Diplomats say there are no indications that radical Islam is being preached in the schools, as they are closely supervised by the Syrian authorities. Indeed, one diplomatic source believed that the number of foreign students visiting Damascus had probably not increased significantly. "It's just that we are paying much closer attention to who is here now," the source says.

Sheikh Saleh Kuftaro, the son of Sheikh Ahmad Kuftaro, the grand mufti of Syria, said that only moderate Islam was taught in Damascus.

"We are ensuring that the Islamic awakening among our youth is kept clear of extremism," he says. "We know that our mosques are full of young people. Thank God we do not have extremism here. But we are always afraid that it might prevail in countries around us."

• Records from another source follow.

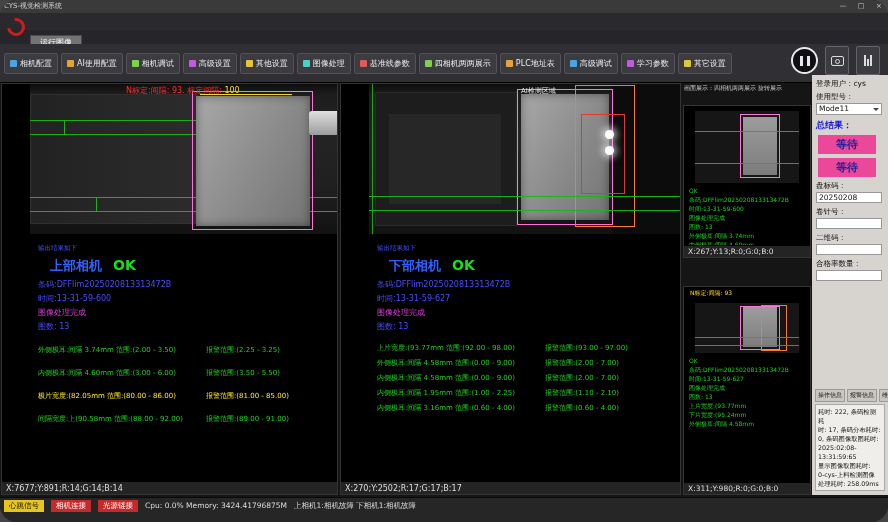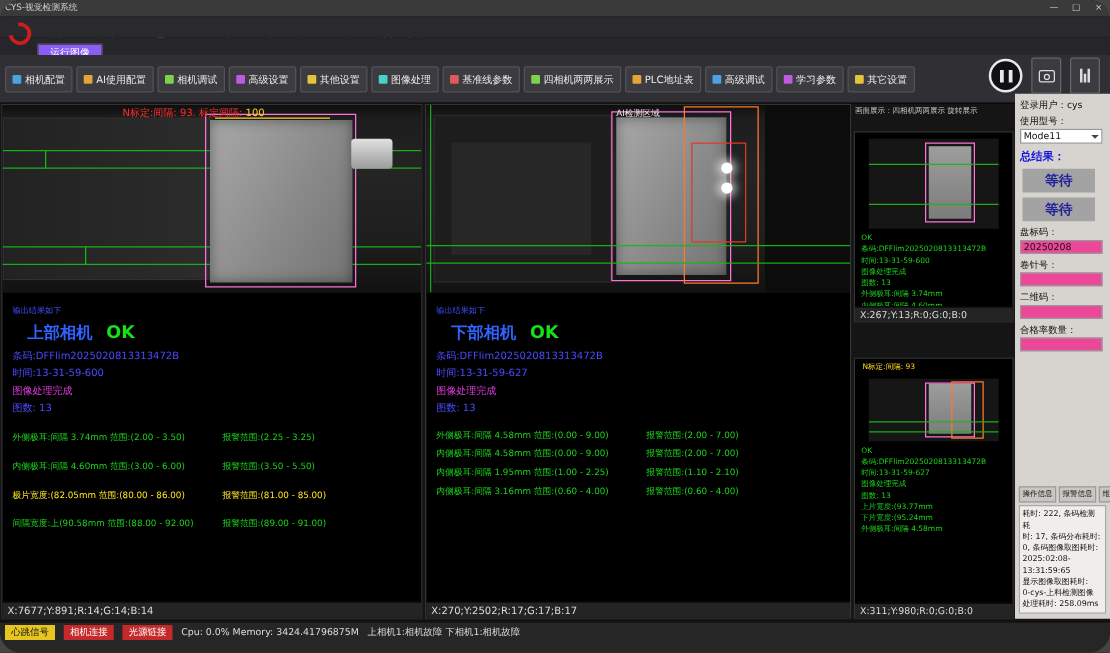--- a/index.html
+++ b/index.html
@@ -13,21 +13,21 @@
   .win-btn{width:18px;text-align:center;font-size:7px;line-height:13px;color:#ccc;cursor:default;}
 
   
   .logo{position:absolute;left:4px;top:15px;width:24px;height:26px;z-index:5;}
   .logo-swirl{width:18px;height:18px;margin:3px;border:3px solid #cf1d1d;border-radius:50%;
               border-left-color:transparent;transform:rotate(35deg);}
   .menubar{position:absolute;top:13px;left:0;right:0;height:17px;background:#2a2a2e;
            display:flex;align-items:center;padding-left:30px;}
   .menu-item{color:#e8e8e8;font-size:8px;padding:2px 6px;white-space:nowrap;cursor:default;margin-top:25px;}
   .tabrow{position:absolute;top:30px;left:0;right:0;height:14px;background:#26262a;padding-left:30px;}
-  .run-tab{display:inline-block;font-size:8px;color:#fff;background:#8b5cf6;border:1px solid #4a4a54;
+  .run-tab{display:inline-block;font-size:8px;color:#fff;background:#737373;border:1px solid #4a4a54;
            border-bottom:none;padding:1px 9px;}
 
   
   .toolbar{position:absolute;top:44px;left:0;right:0;height:39px;background:#303034;
            border-bottom:1px solid #000;display:flex;align-items:center;padding-left:4px;gap:3px;}
   .tool-btn{display:inline-flex;align-items:center;gap:3px;font-size:8px;color:#ececec;background:#3b3b40;
             border:1px solid #52525a;padding:4px 5px;border-radius:2px;white-space:nowrap;}
   .tool-ico{width:7px;height:7px;border-radius:1px;background:#4ba3e3;flex:0 0 auto;}
   .toolbar .tool-btn:nth-of-type(2) .tool-ico{background:#e3a43b}
   .toolbar .tool-btn:nth-of-type(3) .tool-ico{background:#7ed04e}
@@ -46,21 +46,21 @@
   .pause-btn i{width:3px;height:10px;background:#e8e8e8;margin:0 2px;display:inline-block;}
   .icon-btn{width:24px;height:29px;background:#3b3b40;border:1px solid #64646c;border-radius:2px;
             display:flex;align-items:center;justify-content:center;}
   .glyph-cam{width:13px;height:10px;border:1px solid #ddd;border-radius:2px;position:relative;}
   .glyph-cam b{position:absolute;left:3px;top:2px;width:5px;height:5px;border:1px solid #ddd;border-radius:50%;}
   .glyph-scan{display:flex;gap:1px;align-items:flex-end;}
   .glyph-scan i{width:2px;background:#ddd;display:inline-block;}
   .glyph-scan i:nth-child(1){height:11px}.glyph-scan i:nth-child(2){height:7px}.glyph-scan i:nth-child(3){height:11px}
 
   
-  .cam{position:absolute;top:83px;height:412px;background:#000;border:1px solid #343434;}
+  .cam{position:absolute;top:83px;height:412px;background:#000;border:1px solid #343434;padding-left:28px;}
   .cam.leftv{left:1px;width:337px;}
   .cam.rightv{left:340px;width:341px;}
   .cam .img{position:relative;height:150px;overflow:hidden;background:#181818;}
   .machine-bg{position:absolute;inset:0;background:linear-gradient(180deg,#0e0e0e 0,#1d1d1d 10px,#242424 35%,#1f1f1f 70%,#121212 100%);}
   .block-a{position:absolute;left:0;top:10px;width:168px;height:130px;background:linear-gradient(90deg,#222,#2c2c2c);border:1px solid #303030;}
   .block-b{position:absolute;left:6px;top:8px;width:142px;height:134px;background:#1d1d1d;border:1px solid #2a2a2a;}
   .block-c{position:absolute;left:20px;top:30px;width:112px;height:90px;background:#272727;}
   .dark-right{position:absolute;right:0;top:0;bottom:0;width:68px;background:#0c0c0c;}
   .part{position:absolute;background:linear-gradient(120deg,#a8a8a8,#8a8a8a 55%,#747474);box-shadow:inset 0 0 10px rgba(0,0,0,.4);}
   .part.l{left:166px;top:12px;width:114px;height:130px;}
@@ -115,25 +115,25 @@
   .mini-label{font-size:6px;color:#ffd81e;padding-left:6px;margin-top:2px;}
 
   
   .rpanel{position:absolute;left:812px;top:75px;width:76px;height:420px;background:#d7d4cf;
           color:#111;font-size:7.5px;padding:4px 3px 0 4px;}
   .r-row{margin-bottom:3px;white-space:nowrap;}
   .model-box{background:#fff;border:1px solid #98989a;height:12px;line-height:10px;font-size:7.5px;
              padding:0 2px;margin-top:1px;width:66px;position:relative;}
   .model-box::after{content:"";position:absolute;right:2px;top:4px;border:3px solid transparent;border-top-color:#444;}
   .r-blue{color:#1414e0;font-weight:bold;font-size:9px;margin:4px 0 3px;}
-  .r-box{width:58px;height:19px;background:#a3a3a3;color:#23239a;font-weight:bold;font-size:11px;
+  .r-box{width:58px;height:19px;background:#ec4899;color:#23239a;font-weight:bold;font-size:11px;
          text-align:center;line-height:19px;margin:0 0 4px 2px;}
   .r-field{margin-top:4px;}
   .r-field .lab{margin-bottom:1px;}
-  .r-field .val{background:#ec4899;border:1px solid #98989a;height:11px;line-height:10px;font-size:7.5px;
+  .r-field .val{background:#ffffff;border:1px solid #98989a;height:11px;line-height:10px;font-size:7.5px;
                 padding:0 2px;width:66px;}
   .r-bottom{position:absolute;left:3px;right:3px;bottom:4px;}
   .r-tabs{display:flex;gap:2px;font-size:6px;margin-bottom:2px;}
   .r-tab{background:#c9c6c1;border:1px solid #9a9a9c;padding:1px 2px;white-space:nowrap;}
   .r-info{background:#efeeea;border:1px solid #a8a8a8;min-height:66px;font-size:6.3px;line-height:9px;
           padding:2px;color:#111;overflow:hidden;}
 
   
   .statusbar{position:absolute;left:0;right:0;top:497px;height:25px;background:#262626;border-top:1px solid #0a0a0a;
              display:flex;align-items:flex-start;padding:2px 4px;gap:7px;font-size:7.5px;color:#ddd;}
@@ -332,20 +332,24 @@
       <div class="headline">
         <span class="cam-name">下部相机</span>
         <span class="okv">OK</span>
       </div>
       <div class="info-line">条码:DFFlim2025020813313472B</div>
       <div class="info-line">时间:13-31-59-627</div>
       <div class="info-line mag">图像处理完成</div>
       <div class="info-line">图数: 13</div>
       <div class="rows tight">
 
+          <div class="mrow c-green">
+            <span class="t">上片宽度:(93.77mm 范围:(92.00 - 98.00)</span>
+            <span class="w">报警范围:(93.00 - 97.00)</span>
+          </div>
 
 
           <div class="mrow c-green">
             <span class="t">外侧极耳:间隔 4.58mm 范围:(0.00 - 9.00)</span>
             <span class="w">报警范围:(2.00 - 7.00)</span>
           </div>
 
           <div class="mrow c-green">
             <span class="t">内侧极耳:间隔 4.58mm 范围:(0.00 - 9.00)</span>
             <span class="w">报警范围:(2.00 - 7.00)</span>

Sheikh Kuftaro runs the Sheikh Ahmad Kuftaro Islamic Foundation, a Damascus-based group for religious education which caters to some 5,000 students, 20 percent of them foreigners. "As an Islamic thinker, I am for a moderate secular state working for the religious beliefs of all.... There is no room for political Islam on our agenda," he adds.

Such sentiments sit well with the views of the Baathist regime in Syria. Syria has a long and bloody history combating radical Islamist movements. A violent campaign against the regime by the Brotherhood in the late 1970s and early 1980s was ruthlessly suppressed with tens of thousands of people killed and imprisoned.

But a stronger brand of Islam than that espoused by Sheikh Kuftaro is beginning to emerge in some of the more conservative towns. Sheikh Mohsen al-Qaqa, who preaches at the As Sahour mosque in the outskirts of Aleppo, has gained a popular following through his fiery anti-American sermons.